Last week, I did a Web site critique on a new site for a new publishing-related business. Many people wonder why their Web site just sits out there in cyberspace doing little or nothing for their business. I do critiques for people who need an objective opinion on how to fix their sites. Here are 9 simple solutions for Web site problems I often see.
1. Poor use of color. Sadly, many business owners are not designers and I've often wondered if some of them are actually colorblind. Color should enhance the overall site design, not detract from it.
2. Cheesy graphics. Unless you happen to be a cartoonist, don't include any image that even remotely resembles a cartoon on your Web site. If you need to ask whether or not the clip art looks bad, it probably does.
3. Fuzzy photos. Just because your grandson's nephew owns an Instamatic does not mean he is a photographer. Only use sharp, visually interesting images on your site. Get a professional photo taken of yourself. If you're on a budget, consider finding a photographer who is willing to trade photos for your products or services.
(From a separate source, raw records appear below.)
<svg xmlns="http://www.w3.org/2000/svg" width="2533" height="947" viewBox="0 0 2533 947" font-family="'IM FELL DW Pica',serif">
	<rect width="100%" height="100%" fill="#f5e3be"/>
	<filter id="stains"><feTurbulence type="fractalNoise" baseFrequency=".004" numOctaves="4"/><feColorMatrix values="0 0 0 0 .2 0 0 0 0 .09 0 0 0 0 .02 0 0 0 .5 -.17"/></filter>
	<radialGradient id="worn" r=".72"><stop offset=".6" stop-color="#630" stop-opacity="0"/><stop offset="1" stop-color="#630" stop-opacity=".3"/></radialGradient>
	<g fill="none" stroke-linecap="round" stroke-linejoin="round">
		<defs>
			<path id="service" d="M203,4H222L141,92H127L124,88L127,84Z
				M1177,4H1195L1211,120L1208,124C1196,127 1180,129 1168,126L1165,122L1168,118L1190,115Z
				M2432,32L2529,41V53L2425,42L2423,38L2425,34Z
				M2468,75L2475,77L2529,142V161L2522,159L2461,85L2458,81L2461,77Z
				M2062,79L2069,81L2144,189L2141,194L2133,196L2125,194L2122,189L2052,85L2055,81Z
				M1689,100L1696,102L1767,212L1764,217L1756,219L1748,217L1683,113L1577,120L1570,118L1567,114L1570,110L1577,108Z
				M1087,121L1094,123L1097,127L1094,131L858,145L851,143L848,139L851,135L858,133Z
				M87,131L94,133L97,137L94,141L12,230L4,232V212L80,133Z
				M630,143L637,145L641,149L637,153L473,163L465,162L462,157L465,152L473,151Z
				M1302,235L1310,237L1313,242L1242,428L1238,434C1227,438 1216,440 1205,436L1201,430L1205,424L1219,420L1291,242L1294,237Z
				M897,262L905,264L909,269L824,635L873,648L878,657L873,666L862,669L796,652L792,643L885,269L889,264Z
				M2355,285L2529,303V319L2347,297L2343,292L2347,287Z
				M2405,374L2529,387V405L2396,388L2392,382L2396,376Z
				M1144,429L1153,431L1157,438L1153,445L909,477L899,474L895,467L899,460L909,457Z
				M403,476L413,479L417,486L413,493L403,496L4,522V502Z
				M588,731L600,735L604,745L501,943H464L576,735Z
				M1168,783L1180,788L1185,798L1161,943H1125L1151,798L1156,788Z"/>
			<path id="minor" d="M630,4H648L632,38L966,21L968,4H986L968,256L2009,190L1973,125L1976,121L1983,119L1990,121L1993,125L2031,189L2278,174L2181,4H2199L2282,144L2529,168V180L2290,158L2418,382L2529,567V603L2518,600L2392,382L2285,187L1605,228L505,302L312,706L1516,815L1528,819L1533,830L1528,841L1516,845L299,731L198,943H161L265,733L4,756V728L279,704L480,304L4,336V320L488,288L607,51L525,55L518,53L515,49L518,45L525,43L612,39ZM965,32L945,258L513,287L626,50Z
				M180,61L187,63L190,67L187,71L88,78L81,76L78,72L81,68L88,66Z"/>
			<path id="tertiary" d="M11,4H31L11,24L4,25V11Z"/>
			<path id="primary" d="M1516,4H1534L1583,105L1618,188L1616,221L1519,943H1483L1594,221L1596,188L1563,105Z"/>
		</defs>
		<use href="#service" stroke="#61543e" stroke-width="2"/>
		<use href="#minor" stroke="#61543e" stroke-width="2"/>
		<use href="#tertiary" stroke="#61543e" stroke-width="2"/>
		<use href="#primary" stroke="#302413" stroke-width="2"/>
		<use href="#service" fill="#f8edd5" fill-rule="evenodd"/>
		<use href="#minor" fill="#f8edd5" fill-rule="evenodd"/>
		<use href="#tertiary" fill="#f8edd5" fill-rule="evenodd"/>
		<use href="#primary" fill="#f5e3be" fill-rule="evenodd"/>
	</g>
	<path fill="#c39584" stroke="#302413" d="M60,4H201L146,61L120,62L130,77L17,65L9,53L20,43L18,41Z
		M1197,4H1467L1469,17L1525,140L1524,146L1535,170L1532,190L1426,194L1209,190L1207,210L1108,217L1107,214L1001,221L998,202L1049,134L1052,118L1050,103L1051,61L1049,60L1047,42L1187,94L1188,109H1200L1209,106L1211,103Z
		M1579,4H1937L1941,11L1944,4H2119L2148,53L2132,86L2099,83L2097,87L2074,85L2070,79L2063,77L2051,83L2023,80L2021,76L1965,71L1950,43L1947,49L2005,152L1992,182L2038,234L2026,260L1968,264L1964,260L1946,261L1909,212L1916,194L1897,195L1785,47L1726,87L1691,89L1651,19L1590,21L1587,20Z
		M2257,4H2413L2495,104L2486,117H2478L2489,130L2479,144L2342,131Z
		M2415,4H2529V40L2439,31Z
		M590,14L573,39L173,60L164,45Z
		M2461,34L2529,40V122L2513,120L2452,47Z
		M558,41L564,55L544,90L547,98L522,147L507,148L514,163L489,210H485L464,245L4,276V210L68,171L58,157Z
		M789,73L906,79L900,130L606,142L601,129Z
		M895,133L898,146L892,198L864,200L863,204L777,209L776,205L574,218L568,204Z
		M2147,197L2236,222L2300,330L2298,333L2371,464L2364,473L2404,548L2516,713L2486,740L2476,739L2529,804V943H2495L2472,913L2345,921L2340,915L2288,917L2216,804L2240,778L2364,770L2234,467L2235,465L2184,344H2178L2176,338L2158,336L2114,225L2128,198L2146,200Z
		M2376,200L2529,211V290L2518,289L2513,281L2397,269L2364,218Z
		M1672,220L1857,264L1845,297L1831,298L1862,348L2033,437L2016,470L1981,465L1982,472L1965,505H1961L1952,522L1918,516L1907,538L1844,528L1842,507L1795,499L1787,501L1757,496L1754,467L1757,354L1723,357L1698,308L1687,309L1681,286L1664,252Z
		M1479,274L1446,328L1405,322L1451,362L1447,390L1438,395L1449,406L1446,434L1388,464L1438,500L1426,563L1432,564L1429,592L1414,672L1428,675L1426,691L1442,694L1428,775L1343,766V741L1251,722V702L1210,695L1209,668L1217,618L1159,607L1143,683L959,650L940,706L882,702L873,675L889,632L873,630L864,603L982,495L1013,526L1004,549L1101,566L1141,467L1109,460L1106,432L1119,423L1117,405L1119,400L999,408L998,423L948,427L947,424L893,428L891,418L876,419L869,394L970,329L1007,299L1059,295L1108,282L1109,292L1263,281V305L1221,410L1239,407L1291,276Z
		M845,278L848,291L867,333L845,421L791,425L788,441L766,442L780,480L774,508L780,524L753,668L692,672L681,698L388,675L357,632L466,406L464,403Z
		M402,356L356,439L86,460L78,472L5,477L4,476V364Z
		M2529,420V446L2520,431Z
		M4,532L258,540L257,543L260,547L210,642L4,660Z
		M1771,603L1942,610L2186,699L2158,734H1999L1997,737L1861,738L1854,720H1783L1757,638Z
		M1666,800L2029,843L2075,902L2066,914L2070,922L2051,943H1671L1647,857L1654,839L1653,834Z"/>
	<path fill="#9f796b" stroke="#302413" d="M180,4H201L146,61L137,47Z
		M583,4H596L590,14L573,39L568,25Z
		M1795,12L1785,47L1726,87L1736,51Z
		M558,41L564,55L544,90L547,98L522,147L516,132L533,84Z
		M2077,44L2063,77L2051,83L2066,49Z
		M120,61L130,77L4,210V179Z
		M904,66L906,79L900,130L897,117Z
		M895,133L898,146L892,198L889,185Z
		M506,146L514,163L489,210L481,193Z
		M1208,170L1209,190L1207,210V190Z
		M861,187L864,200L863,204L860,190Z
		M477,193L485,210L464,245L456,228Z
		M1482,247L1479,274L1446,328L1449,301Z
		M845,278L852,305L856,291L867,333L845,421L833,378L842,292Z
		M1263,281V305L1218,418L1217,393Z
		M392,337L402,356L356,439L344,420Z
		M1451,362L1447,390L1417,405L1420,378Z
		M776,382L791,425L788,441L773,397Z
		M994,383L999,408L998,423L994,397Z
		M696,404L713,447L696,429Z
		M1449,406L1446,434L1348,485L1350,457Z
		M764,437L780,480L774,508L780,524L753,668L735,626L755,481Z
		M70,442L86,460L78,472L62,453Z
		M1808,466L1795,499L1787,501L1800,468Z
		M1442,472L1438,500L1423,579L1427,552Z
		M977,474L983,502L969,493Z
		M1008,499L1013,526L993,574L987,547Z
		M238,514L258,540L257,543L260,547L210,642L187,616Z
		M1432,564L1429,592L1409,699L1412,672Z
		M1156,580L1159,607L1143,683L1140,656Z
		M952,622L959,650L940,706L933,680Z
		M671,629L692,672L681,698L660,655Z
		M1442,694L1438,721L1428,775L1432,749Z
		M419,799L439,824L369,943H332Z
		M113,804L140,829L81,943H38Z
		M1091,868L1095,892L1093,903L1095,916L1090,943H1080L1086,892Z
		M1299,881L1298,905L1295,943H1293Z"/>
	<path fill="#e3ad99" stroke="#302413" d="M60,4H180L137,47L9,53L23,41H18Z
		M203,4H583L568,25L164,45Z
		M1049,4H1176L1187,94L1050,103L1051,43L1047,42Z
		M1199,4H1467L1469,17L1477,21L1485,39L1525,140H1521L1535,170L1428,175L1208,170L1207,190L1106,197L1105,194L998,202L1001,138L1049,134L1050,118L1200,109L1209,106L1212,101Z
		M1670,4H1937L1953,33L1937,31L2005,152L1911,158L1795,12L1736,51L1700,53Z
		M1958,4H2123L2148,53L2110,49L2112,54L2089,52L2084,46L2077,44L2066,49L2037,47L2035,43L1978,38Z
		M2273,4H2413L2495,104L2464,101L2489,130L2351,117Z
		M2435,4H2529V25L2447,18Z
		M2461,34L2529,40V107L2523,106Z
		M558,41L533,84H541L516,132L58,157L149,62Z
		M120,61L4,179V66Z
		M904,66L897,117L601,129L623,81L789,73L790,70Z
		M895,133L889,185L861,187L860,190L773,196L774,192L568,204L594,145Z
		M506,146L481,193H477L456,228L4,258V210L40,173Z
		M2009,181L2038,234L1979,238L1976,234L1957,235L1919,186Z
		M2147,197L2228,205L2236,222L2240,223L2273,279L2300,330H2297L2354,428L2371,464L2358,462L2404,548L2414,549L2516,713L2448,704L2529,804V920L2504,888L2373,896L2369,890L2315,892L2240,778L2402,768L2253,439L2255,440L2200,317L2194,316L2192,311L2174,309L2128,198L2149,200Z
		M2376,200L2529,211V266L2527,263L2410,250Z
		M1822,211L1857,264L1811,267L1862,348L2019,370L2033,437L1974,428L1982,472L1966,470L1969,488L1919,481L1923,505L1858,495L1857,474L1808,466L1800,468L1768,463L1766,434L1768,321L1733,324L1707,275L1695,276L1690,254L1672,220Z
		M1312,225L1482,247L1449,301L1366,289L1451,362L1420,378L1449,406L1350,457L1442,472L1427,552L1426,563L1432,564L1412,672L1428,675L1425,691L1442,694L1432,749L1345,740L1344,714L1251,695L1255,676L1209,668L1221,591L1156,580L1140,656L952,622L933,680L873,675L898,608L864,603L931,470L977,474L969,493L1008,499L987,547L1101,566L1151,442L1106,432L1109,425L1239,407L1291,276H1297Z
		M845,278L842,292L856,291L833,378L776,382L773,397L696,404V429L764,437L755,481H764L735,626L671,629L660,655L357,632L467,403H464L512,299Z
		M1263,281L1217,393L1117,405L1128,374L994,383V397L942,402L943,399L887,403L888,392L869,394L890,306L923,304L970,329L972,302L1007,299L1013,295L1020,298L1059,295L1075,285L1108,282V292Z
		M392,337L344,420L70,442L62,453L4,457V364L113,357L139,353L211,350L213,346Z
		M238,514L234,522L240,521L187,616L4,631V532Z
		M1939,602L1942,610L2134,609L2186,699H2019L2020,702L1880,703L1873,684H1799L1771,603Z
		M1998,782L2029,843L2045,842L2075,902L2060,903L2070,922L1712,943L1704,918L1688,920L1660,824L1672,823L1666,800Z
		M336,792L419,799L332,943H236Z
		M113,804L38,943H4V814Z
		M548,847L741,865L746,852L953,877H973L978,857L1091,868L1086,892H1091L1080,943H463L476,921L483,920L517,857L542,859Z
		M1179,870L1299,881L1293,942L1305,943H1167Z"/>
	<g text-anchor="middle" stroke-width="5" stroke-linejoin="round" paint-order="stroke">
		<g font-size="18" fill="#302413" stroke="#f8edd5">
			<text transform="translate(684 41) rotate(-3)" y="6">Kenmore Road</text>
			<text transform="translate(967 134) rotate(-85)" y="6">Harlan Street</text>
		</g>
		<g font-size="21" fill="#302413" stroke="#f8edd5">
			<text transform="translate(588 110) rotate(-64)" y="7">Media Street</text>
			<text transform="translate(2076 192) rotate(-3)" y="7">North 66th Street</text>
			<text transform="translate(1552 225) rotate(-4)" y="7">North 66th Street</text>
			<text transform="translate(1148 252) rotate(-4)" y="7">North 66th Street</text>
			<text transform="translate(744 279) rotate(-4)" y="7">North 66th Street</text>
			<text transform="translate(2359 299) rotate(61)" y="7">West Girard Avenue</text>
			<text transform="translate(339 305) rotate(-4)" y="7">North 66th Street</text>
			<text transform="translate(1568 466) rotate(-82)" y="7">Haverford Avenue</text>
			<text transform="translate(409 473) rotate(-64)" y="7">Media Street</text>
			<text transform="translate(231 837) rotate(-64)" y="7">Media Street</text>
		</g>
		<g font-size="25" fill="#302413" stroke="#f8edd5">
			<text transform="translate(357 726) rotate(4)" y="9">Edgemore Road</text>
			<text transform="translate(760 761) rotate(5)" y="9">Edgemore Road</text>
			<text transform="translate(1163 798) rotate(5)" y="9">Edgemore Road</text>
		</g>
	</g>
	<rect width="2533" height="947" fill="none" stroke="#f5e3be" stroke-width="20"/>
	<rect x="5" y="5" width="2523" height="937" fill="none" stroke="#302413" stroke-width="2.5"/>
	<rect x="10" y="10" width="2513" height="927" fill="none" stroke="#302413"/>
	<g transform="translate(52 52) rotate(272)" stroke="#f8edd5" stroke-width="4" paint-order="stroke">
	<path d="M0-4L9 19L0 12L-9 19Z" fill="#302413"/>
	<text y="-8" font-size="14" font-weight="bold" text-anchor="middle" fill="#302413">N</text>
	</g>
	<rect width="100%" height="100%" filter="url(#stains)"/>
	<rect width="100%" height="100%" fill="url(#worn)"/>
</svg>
4. Useless animation. Unless you happen to be a Flash developer and create animations as a service, ditch Flash or any other form of animation on your site. Most users hate it, and search engines really hate it. Most Flash is pointless, hard to navigate, and dramatically slows down your site. If you can use plain HTML text instead, do it. Don't let a developer who wants to "learn Flash so he can add it to his portfolio" talk you into animation in the first place.
5. Inconsistent, confusing design. Even if you aren't a designer, you probably can tell the difference between a Web site that's pleasing to use and view versus one that is not. If you aren't a designer, it's worth it to pay someone to at least create a Web template, so all of your pages are consistent.
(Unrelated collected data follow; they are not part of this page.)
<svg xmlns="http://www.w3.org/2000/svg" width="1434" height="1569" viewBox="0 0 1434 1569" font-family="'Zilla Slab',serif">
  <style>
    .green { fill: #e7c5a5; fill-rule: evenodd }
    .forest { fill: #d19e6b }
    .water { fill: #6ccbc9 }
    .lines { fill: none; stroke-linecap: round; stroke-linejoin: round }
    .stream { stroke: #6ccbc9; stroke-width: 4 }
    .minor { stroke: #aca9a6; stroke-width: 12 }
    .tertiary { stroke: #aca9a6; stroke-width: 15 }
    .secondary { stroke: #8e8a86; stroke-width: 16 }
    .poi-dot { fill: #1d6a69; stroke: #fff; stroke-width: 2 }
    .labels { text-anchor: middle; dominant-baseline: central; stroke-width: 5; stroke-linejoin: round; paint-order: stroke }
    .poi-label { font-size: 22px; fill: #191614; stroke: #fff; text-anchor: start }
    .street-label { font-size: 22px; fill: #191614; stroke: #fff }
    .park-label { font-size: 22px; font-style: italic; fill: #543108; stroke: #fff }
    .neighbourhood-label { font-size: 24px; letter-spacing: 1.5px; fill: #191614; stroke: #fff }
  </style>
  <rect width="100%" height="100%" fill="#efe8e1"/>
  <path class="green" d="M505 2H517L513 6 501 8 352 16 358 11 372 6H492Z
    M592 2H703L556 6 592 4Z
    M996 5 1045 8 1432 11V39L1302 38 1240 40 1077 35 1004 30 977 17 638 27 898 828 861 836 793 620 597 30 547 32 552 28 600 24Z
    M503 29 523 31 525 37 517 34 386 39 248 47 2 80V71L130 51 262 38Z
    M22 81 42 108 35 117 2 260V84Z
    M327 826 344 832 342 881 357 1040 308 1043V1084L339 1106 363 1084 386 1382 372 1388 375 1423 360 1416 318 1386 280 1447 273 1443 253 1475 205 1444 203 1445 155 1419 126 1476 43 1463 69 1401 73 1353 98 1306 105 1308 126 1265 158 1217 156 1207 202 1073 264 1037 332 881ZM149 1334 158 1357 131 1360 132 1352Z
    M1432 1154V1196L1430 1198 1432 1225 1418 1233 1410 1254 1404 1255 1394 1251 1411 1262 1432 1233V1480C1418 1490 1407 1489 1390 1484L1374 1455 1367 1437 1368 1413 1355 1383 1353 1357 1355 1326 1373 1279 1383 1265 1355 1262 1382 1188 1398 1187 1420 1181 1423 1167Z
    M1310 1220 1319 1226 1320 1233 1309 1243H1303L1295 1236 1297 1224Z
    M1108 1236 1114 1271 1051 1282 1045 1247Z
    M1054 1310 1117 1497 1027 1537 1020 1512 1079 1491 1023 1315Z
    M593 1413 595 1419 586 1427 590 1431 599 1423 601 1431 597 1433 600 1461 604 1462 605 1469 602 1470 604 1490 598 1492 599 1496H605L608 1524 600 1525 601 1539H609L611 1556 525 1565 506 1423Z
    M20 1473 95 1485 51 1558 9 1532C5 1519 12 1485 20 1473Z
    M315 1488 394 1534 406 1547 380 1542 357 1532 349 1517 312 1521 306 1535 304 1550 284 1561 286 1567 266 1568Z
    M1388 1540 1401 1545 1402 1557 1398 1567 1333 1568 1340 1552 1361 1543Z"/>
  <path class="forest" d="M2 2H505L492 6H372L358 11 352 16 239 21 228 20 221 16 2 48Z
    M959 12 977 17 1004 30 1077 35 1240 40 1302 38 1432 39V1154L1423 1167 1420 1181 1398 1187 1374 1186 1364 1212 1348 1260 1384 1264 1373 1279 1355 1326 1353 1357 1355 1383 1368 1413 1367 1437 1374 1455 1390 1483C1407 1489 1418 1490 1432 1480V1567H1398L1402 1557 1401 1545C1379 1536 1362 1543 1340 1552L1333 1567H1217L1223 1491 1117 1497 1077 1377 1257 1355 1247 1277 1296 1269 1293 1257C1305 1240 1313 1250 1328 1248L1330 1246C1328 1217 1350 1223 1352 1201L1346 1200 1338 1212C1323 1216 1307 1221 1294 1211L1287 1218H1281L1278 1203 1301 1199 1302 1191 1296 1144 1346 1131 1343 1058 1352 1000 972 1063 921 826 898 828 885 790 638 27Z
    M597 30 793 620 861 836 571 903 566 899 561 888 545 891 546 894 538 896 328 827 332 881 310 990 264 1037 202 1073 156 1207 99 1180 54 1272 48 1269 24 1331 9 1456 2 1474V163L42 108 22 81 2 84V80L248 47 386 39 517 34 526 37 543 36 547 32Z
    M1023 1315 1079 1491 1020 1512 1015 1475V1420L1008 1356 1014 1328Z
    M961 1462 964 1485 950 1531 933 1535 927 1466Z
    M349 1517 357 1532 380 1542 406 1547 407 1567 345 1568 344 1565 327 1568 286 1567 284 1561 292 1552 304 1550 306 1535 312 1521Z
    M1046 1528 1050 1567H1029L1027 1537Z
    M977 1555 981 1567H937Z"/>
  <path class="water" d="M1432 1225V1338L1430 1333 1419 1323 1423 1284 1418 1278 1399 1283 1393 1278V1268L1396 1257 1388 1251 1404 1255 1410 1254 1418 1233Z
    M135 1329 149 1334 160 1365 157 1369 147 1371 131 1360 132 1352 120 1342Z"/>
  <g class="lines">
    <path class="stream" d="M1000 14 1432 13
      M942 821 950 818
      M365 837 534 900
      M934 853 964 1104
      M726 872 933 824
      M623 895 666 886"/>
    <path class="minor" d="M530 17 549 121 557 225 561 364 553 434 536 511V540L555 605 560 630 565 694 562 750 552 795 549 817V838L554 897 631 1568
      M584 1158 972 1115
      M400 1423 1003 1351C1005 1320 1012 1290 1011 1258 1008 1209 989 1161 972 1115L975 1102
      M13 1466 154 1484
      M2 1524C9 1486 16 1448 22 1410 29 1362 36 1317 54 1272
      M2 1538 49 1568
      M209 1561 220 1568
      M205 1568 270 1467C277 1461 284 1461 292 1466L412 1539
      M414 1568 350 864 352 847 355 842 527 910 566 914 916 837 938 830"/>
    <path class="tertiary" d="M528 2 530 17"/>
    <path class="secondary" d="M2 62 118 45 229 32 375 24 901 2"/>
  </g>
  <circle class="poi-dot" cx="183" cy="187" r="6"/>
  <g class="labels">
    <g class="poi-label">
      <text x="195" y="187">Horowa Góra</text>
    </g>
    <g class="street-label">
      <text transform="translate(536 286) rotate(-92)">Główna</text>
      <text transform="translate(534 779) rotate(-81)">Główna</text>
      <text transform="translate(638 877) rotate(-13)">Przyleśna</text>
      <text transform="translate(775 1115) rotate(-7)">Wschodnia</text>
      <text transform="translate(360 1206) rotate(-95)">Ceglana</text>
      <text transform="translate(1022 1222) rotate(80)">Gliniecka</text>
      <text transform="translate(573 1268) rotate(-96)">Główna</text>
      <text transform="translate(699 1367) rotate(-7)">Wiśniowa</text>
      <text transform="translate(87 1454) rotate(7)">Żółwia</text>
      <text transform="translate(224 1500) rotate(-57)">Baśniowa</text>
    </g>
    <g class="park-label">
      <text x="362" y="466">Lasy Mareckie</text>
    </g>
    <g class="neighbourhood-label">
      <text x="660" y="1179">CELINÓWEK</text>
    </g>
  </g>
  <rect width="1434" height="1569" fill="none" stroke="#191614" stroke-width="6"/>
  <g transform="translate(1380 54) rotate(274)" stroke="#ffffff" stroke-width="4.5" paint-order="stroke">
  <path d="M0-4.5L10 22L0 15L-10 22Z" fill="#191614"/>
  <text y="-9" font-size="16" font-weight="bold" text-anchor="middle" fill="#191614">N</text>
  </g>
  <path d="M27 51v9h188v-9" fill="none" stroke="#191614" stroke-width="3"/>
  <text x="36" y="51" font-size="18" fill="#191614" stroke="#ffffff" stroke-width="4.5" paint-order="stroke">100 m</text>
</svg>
6. Weak copy. With a Web site, the words are the first thing people see and are arguably the most important element. You need to explain your Web site's reason for existence, so people can tell within the first 3 seconds what it's about. Otherwise they will click away, never to be seen again.
7. Lack of a "banana" or call to action. In his book, The Big Red Fez, Seth Godin suggests that every Web site needs to have a "banana." He equates Web site visitors with monkeys and the banana is the incentive to interact with the Web site in some way, whether it's sign up for a newsletter, perform a search, make a reservation, or buy a product. The banana needs to be extremely obvious and easy to use.
If you are using your Web site to sell anything, you need to tell people to buy. Sure, it sounds obvious, but not having a "call to action" is a common mistake. Give people the reasons to buy, and then ask them to do it.
8. Mystifying descriptions, benefits, and navigation. Visitors to your Web site should never be confused. If your Web site visitor can't figure out what your site is about, or move around easily, she will leave. A confused mind does nothing.
9. Missing credibility boosters. The lack of trust on the Internet is well deserved. Hackers and online vermin are everywhere, so you want to include credibility boosters to help overcome concerns. Include testimonials from happy clients, third party "trust seals" from the BBB and security companies, and of course, your own credentials.
None of these problems need to be difficult or expensive to solve. With a few changes, your Web site can start working for your business instead of against it.